Get yourself a good caulk gun - one with the wire poker. Keep a couple of tubes of Dicor sealant. Every once in awhile a tree limb will bump something on the roof, or a seam will begin to open up and Dicor is the ticket for EPDM RV roofs. Do not use silicone as it does not work.

When you store your hoses - water and sewer - hook the ends together so they won't leak. We use one of the blue inline charcoal filters and a pressure regulator. I also use a hose splitter and a 90 degree adapter at the hose bib in case I need to use the other hose for something. I have a wheel lock that goes between the tires. When you are hooking up and the jacks are down, you do not want the trailer moving as you can damage them. some people use the slide-out supports and 5th wheel jacks. Pieces of construction lumber 2x10 - 2x12 are good for jack supports, levelling and wheel chocks. Keep a small box of electrical terminal ends and a terminal tool. Keep a jug of ant killer to spray before you put the jacks down. A 30Amp to 50 Amp or vise versa crossover and a 30 or 50 Amp to 110 volt adapter. Good pair of channel locks. Gloves. I leave an EZ-Up in the camper with bungee cords and big nails to secure. The awning will need 2 ea. deflappers and I use those screw in dog tethers to secure the two ends. Never leave an awning open when you are not there. A sudden storm can kill it in a heartbeat. Also a length of tv cable for the park if they have an antenna or satellite. a lot of folks use the portable black water potty dump containers - with/without wheels. Depends on the number of folks and the length of stay. If the black water fills up it is either one of those or pick up and go to the dump. PITA.
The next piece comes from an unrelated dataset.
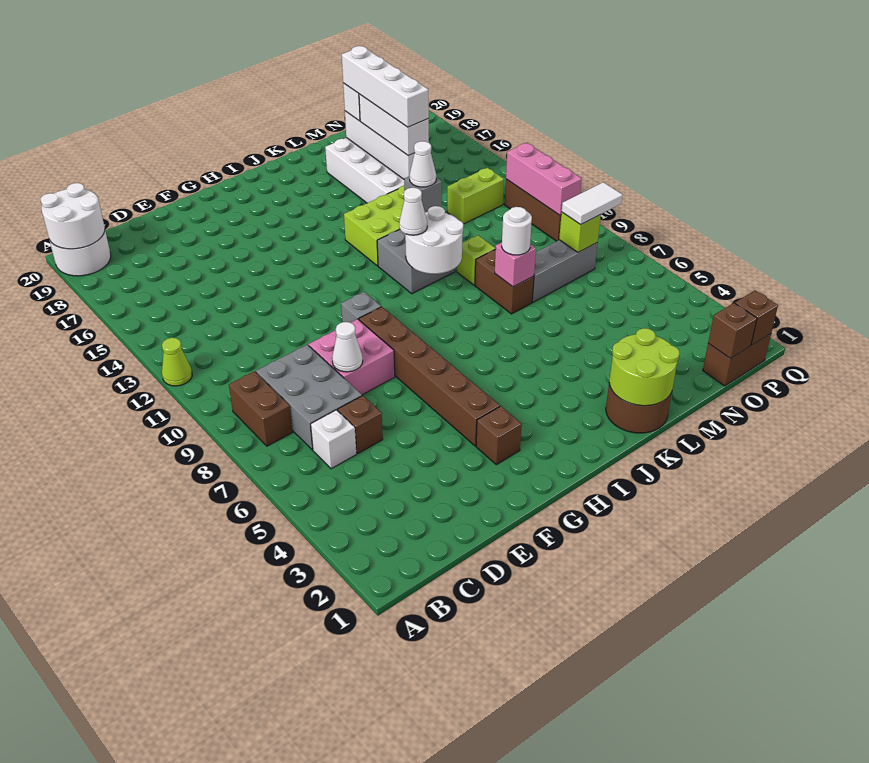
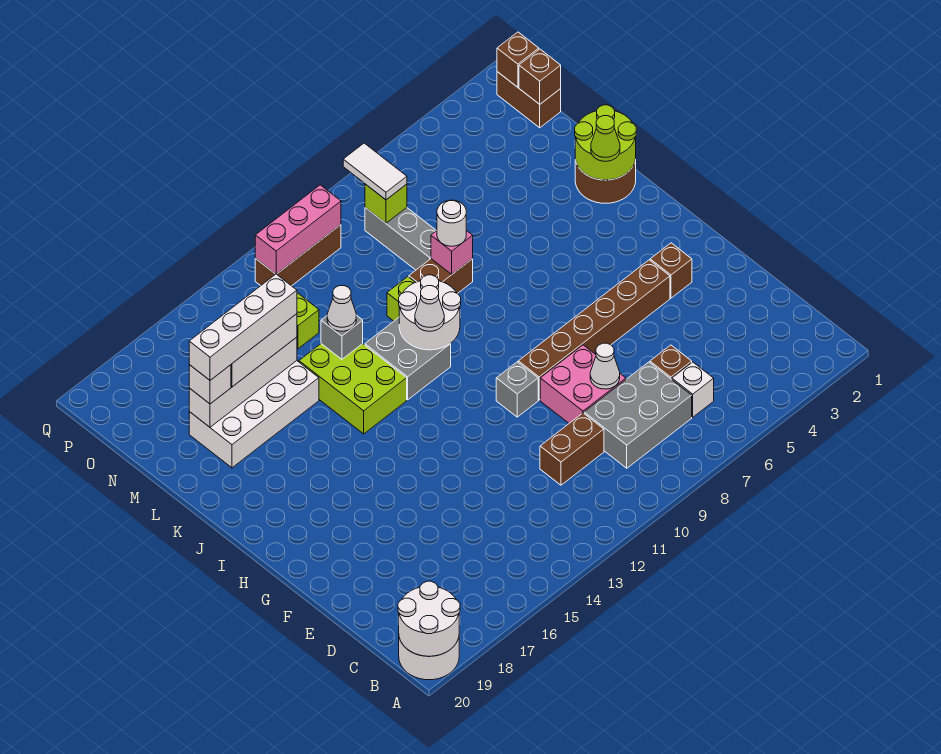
lime 1x1 cone [162,338,192,386] -> lime 1x1 cone moved to [591,116,620,161]
brown 1x2 brick [229,371,292,446] -> brown 1x2 brick moved to [540,413,604,485]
I also figured out which replacement roof vent I need and keep a spare in the trailer. A big fan comes in handy. A long charcoal lighter is a must. Try poopourri - it works! Added a towel rod and some hanger accessories in the bathroom.

Don't forget that #2 square driver bit - almost everything on an RV is held together with them.

After leaving my TV antenna up a couple of times I got one of these - and it works like a champ!!! DUH!

SG2


----------



## Hookem-Guy81

X2 on everything Smoking Gun said. For the EPDM Rubber RV roofs, you will need to clean and condition every 6 months. Get the Dicor Rubber Roof Cleaner spray bottle and the refill bottle. You will use a lot when cleaning. Also get the Dicor UV-Protectant to apply after cleaning. Mine roof is two years old and is as white as the day it was put on. Get a long handle soft brush to clean. I use a 12 foot A frame ladder (done on level concrete by the way-way safer) and just move around the rig. Don't do this on a windy day because you don't want the chemicals all over you. Man you are getting a lot of good advice from others on here. You are gonna be a Rubber Tramp before you know it.


----------